● ASSIGNED TASK:
Transcribe the data. Leave out nothing.

● DATASET ENTRIES:
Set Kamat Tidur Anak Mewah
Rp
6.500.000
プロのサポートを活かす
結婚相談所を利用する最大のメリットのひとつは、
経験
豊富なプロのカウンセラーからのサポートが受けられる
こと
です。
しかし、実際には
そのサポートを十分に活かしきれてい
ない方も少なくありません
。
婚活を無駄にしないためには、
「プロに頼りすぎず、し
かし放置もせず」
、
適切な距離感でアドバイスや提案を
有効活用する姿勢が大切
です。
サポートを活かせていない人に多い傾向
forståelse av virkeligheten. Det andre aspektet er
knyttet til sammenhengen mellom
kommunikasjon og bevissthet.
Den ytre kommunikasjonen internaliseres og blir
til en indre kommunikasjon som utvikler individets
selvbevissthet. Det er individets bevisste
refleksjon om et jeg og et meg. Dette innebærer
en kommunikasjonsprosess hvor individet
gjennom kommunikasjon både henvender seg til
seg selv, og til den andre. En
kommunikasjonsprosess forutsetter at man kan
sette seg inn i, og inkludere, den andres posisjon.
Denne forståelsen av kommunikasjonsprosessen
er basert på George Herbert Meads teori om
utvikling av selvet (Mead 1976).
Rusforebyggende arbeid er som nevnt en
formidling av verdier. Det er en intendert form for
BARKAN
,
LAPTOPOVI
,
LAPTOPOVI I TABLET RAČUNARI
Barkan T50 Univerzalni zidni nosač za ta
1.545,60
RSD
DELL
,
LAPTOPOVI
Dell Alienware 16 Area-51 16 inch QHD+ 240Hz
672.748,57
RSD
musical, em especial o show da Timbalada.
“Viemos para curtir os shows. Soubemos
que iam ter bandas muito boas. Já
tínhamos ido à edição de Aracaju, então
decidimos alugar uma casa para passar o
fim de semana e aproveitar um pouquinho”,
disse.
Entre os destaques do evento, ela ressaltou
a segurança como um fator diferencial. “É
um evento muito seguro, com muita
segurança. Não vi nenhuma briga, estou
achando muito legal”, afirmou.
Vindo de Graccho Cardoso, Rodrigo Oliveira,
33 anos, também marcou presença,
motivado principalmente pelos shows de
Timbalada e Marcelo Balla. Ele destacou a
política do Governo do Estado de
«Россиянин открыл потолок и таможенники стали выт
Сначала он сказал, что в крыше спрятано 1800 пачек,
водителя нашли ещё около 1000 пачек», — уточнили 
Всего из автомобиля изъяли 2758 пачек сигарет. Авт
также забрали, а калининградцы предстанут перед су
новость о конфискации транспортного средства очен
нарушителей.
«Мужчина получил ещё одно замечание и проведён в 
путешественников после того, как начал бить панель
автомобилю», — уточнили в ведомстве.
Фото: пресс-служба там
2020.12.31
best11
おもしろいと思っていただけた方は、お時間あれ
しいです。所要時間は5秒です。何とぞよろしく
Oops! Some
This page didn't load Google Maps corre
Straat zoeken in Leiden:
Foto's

● TASK RESULT:
Set Kamat Tidur Anak Mewah
Rp
6.500.000
プロのサポートを活かす
結婚相談所を利用する最大のメリットのひとつは、
経験
豊富なプロのカウンセラーからのサポートが受けられる
こと
です。
しかし、実際には
そのサポートを十分に活かしきれてい
ない方も少なくありません
。
婚活を無駄にしないためには、
「プロに頼りすぎず、し
かし放置もせず」
、
適切な距離感でアドバイスや提案を
有効活用する姿勢が大切
です。
サポートを活かせていない人に多い傾向
forståelse av virkeligheten. Det andre aspektet er
knyttet til sammenhengen mellom
kommunikasjon og bevissthet.
Den ytre kommunikasjonen internaliseres og blir
til en indre kommunikasjon som utvikler individets
selvbevissthet. Det er individets bevisste
refleksjon om et jeg og et meg. Dette innebærer
en kommunikasjonsprosess hvor individet
gjennom kommunikasjon både henvender seg til
seg selv, og til den andre. En
kommunikasjonsprosess forutsetter at man kan
sette seg inn i, og inkludere, den andres posisjon.
Denne forståelsen av kommunikasjonsprosessen
er basert på George Herbert Meads teori om
utvikling av selvet (Mead 1976).
Rusforebyggende arbeid er som nevnt en
formidling av verdier. Det er en intendert form for
BARKAN
,
LAPTOPOVI
,
LAPTOPOVI I TABLET RAČUNARI
Barkan T50 Univerzalni zidni nosač za ta
1.545,60
RSD
DELL
,
LAPTOPOVI
Dell Alienware 16 Area-51 16 inch QHD+ 240Hz
672.748,57
RSD
musical, em especial o show da Timbalada.
“Viemos para curtir os shows. Soubemos
que iam ter bandas muito boas. Já
tínhamos ido à edição de Aracaju, então
decidimos alugar uma casa para passar o
fim de semana e aproveitar um pouquinho”,
disse.
Entre os destaques do evento, ela ressaltou
a segurança como um fator diferencial. “É
um evento muito seguro, com muita
segurança. Não vi nenhuma briga, estou
achando muito legal”, afirmou.
Vindo de Graccho Cardoso, Rodrigo Oliveira,
33 anos, também marcou presença,
motivado principalmente pelos shows de
Timbalada e Marcelo Balla. Ele destacou a
política do Governo do Estado de
«Россиянин открыл потолок и таможенники стали выт
Сначала он сказал, что в крыше спрятано 1800 пачек,
водителя нашли ещё около 1000 пачек», — уточнили 
Всего из автомобиля изъяли 2758 пачек сигарет. Авт
также забрали, а калининградцы предстанут перед су
новость о конфискации транспортного средства очен
нарушителей.
«Мужчина получил ещё одно замечание и проведён в 
путешественников после того, как начал бить панель
автомобилю», — уточнили в ведомстве.
Фото: пресс-служба там
2020.12.31
best11
おもしろいと思っていただけた方は、お時間あれ
しいです。所要時間は5秒です。何とぞよろしく
Oops! Some
This page didn't load Google Maps corre
Straat zoeken in Leiden:
Foto's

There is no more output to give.